• **Instruction**
The reply is to contain the full listing, repeated exactly, with pictures left out.

• **Source information**
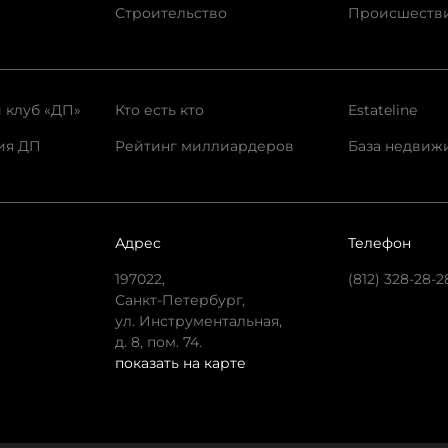
Строительство
Происшеств
 клуб «ДП»
Кто есть кто
Estateline
ия ДП
Рейтинг миллиардеров
База недвиж
Адрес
Телефон
197022,
(812) 328-28-2
Санкт-Петербург,
ул. Инструментальная,
д. 8, пом. 74.
показать на карте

• **Exercise answer**
Строительство
Происшеств
 клуб «ДП»
Кто есть кто
Estateline
ия ДП
Рейтинг миллиардеров
База недвиж
Адрес
Телефон
197022,
(812) 328-28-2
Санкт-Петербург,
ул. Инструментальная,
д. 8, пом. 74.
показать на карте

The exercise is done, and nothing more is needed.